The Conjuring Universe is one of the more uneven ones out there. While the original “The Conjuring” and its direct sequel “The Conjuring 2” are both a good spooky time, its spin-offs have been less reliably well-made. “Annabelle,” “The Nun,” and “The Curse of La Llorona” are all less effective let-downs, as is the threequel “The Conjuring: The Devil Made Me Do It.” Strangely, the two “Annabelle” sequels – “Creation” and “Comes Home” – are vast improvements on the original film, likely thanks to the ingenuity of their directors (David F. Sandberg and Gary Dauberman, respectively).
“The Nun II” is helmed by director Michael Chaves, who seemingly only makes feature films if they’re part of the Conjuring Universe – his film resume only otherwise consists of “The Curse of La Llorona” and “The Conjuring: The Devil Made Me Do It.” His latest film, thankfully, is his best one yet. From the opening sequence where a priest is destroyed in a horrifying fashion, Chaves makes it clear that his movie will be a nasty, uncompromising occasion. None of the characters, regardless of age, rank, or position, are safe from the titular demon.
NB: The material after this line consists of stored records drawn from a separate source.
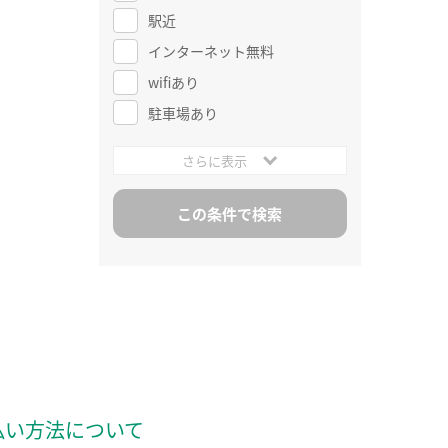
駅近
インターネット無料
wifiあり
駐車場あり
さらに表示
払い方法について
The film may start strong, but that doesn’t mean it maintains that energy throughout. Especially in the first hour, the pacing drags, with some lifeless exposition scenes carried out with a feeling of leaden obligation. It may only run 15 minutes more than “The Nun,” but this sequel feels significantly longer. However, the final sequence is thrilling, with several concurrent set pieces building on top of each other to create a house of cards of frights. One goat-like creature who terrorizes the characters in this portion of the film is particularly scary, thanks to some devilishly good design and costuming.
As with so many modern Hollywood movies, “The Nun II” is apparently shot with as little light as possible. Obviously, that’s often to obscure what can be seen for the purpose of a frightening revelation, but it sometimes feels as if something is possibly being lost in the darkness on screen. Still, there are some pleasing moments of framing, showing that care went into the cinematography and blocking. Marco Beltrami’s score is also an effective addition to the frights, bringing an appropriate grandness to the church-based story.
Taissa Farmiga is back as Sister Irene. She’s unquestionably the sole lead this time, and her performance, like nearly all aspects of this movie, is an upgrade from the first film. Whereas in “The Nun,” she’s a bit vacant, here she brings a newfound fierceness to the character. In fact, she and Storm Reid (playing a younger nun named Sister Debra) deliver some excellent screams that will make horror fans happy. As the nun herself, Bonnie Aarons brings an unquestionably menacing quality to her silent character. Obviously, the frightening makeup is doing a lot of work, but Aarons knows precisely how to mold her face and hold an expression to constantly find new ways to scare the characters and the audience. Also returning from the previous film is Jonas Bloquet as Maurice (thankfully, this film refrains from calling him “Frenchie,” his previously used creaky nickname). While he’s charming enough in his more humane scenes, he’s not quite as well-equipped to play the demonic side of his possessed character. He’s limited to merely making a series of snarling faces.
Thanks to some vicious violence, well-crafted scares, and an exhilarating finale, “The Nun II” is a welcome improvement on the tedious first film. It’s not the most consistently propulsive scary movie. Still, anyone looking for a simply enjoyable horror film with some images that will stick with them long after the credits roll is sure to be satisfied with this offering.